Significant Medication Error During Training Medication Pass
Penalty
Summary
The deficiency involves the facility’s failure to ensure a resident was free from significant medication errors when one resident was inadvertently administered multiple medications prescribed for a roommate. The facility’s Medication Administration Safety Program policy required that the same person who prepares medications must administer them and that the licensed staff member must confirm the resident’s identity prior to administration. On the date of the incident, RN Staff A was training newly hired LPN Staff B during the morning medication pass and prepared a set of medications at the cart for Resident ID #2, including two antihypertensives, an antidiabetic, an antiplatelet, an antiparkinsonian agent, an antidepressant, a multivitamin, and two additional vitamins. Resident ID #1 had been admitted in January 2026 with diagnoses including orthostatic hypotension, autonomic nervous system disorder, and thrombocytopenia. Resident ID #2 had been admitted in July 2025 with diagnoses including Parkinson’s disease, diabetes mellitus, high blood pressure, major depressive disorder, and coronary artery disease.
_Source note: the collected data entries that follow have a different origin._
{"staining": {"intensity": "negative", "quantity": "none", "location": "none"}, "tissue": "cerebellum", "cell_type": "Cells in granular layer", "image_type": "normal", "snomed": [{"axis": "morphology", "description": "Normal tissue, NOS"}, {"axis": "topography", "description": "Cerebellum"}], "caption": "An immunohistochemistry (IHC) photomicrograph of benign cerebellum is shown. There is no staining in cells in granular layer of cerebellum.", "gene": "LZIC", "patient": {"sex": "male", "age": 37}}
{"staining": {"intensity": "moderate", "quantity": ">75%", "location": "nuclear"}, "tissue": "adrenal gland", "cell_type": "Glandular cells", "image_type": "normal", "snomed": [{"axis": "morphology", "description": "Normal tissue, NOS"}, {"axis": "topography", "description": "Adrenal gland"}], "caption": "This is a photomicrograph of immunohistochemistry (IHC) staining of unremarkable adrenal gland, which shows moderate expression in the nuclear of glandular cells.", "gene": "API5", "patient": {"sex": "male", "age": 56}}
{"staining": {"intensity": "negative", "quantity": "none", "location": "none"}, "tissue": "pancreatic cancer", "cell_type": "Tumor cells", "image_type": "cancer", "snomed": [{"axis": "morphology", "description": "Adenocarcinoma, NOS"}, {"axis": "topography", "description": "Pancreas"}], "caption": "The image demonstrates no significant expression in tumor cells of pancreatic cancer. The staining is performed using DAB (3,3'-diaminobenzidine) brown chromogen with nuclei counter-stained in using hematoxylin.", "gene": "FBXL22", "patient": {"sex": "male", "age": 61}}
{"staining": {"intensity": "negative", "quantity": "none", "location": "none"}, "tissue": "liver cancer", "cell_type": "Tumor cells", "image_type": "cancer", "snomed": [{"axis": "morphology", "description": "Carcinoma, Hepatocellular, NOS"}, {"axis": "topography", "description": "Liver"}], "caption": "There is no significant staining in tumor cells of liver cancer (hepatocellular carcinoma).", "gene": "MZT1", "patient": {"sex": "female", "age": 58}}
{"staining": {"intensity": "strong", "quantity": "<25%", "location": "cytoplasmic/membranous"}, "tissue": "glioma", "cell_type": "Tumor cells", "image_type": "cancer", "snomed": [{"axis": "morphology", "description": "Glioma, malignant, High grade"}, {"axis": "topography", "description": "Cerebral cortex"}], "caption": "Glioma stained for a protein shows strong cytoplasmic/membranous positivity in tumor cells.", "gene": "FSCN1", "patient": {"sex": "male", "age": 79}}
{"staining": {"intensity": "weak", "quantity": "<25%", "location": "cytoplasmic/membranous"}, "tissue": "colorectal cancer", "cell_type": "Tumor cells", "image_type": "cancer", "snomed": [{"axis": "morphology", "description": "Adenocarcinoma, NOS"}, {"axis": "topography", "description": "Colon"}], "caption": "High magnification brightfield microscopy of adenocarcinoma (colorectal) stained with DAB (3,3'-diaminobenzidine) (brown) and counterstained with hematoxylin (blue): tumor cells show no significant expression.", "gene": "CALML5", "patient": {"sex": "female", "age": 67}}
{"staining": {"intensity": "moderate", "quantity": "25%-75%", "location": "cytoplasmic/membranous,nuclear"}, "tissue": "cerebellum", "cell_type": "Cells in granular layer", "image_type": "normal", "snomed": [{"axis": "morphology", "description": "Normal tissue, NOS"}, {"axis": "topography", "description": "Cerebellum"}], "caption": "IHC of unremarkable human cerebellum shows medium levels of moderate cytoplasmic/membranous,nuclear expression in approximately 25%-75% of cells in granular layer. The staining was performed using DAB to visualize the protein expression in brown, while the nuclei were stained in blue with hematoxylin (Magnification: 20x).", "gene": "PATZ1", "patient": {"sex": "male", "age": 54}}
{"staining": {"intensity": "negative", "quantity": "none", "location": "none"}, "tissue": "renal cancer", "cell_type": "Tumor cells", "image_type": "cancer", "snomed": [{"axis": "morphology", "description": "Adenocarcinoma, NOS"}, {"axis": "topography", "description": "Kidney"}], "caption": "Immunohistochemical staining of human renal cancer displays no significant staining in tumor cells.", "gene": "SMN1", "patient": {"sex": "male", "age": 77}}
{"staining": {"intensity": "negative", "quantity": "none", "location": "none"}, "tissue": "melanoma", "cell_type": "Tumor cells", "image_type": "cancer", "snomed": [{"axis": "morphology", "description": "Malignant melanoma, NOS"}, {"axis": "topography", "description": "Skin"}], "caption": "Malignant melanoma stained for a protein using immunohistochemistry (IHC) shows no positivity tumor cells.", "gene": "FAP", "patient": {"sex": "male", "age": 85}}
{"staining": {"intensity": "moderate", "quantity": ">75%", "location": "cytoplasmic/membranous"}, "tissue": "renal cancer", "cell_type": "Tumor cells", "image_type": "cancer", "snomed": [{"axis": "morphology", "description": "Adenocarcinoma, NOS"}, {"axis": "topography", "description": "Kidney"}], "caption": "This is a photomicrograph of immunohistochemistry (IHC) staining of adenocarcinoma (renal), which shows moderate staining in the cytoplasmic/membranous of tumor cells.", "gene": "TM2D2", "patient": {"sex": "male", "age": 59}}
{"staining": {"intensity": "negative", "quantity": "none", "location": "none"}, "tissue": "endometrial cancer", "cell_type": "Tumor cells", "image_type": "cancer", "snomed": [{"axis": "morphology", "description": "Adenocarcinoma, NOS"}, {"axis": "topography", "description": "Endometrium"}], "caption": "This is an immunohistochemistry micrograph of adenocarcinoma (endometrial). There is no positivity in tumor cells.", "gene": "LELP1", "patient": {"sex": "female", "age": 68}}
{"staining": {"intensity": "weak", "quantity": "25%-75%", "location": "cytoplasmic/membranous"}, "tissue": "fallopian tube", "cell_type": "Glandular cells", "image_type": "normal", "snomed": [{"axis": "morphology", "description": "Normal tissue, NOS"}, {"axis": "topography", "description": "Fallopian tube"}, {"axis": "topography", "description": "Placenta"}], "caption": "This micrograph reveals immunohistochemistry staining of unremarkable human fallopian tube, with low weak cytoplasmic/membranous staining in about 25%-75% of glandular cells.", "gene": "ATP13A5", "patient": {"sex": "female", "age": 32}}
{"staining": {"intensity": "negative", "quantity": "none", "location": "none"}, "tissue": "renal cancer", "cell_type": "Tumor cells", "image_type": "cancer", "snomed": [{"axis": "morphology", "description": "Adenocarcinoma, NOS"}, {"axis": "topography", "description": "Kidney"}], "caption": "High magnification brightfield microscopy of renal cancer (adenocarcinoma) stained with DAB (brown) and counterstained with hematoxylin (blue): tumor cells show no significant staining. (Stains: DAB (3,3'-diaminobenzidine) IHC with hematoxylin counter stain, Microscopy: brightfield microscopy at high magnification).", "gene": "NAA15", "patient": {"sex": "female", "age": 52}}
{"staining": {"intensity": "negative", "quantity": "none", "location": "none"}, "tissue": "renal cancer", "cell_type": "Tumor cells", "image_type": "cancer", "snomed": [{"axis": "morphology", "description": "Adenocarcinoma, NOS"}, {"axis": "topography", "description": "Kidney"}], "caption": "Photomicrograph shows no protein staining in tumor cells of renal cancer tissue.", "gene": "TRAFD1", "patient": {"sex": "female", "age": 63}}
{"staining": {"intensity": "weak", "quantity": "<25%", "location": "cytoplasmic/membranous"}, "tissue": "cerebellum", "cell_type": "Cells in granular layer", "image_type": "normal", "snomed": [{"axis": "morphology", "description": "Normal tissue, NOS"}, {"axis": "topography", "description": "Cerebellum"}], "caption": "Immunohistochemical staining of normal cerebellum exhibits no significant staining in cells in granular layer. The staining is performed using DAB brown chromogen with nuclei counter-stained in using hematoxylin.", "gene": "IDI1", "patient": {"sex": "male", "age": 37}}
After RN Staff A prepared Resident ID #2’s medications and handed them to LPN Staff B with instructions to administer them to Resident ID #2, Staff B went into the shared room, identified both residents, but proceeded to administer the medications intended for Resident ID #2 to Resident ID #1 instead. Staff B then returned to the medication cart, where RN Staff A had prepared Resident ID #1’s medications, and both staff re-entered the room to administer those medications. At that time, LPN Staff B informed RN Staff A that Resident ID #1 had already received the medications intended for Resident ID #2. Subsequent nursing documentation showed that immediately after the error was identified, Resident ID #1’s blood pressure was 99/61, and later readings declined to 78/40 and then 63/37, with the resident becoming pale and weak. The resident’s condition required transfer to the hospital, where continuity of care documentation indicated arrival to the emergency department with hypotension, dizziness, and lightheadedness, and the need for IV fluid boluses for systolic blood pressure readings in the 80s. The DON acknowledged during interview that Resident ID #1 inadvertently received Resident ID #2’s medications and was admitted to the hospital with hypotension as a result.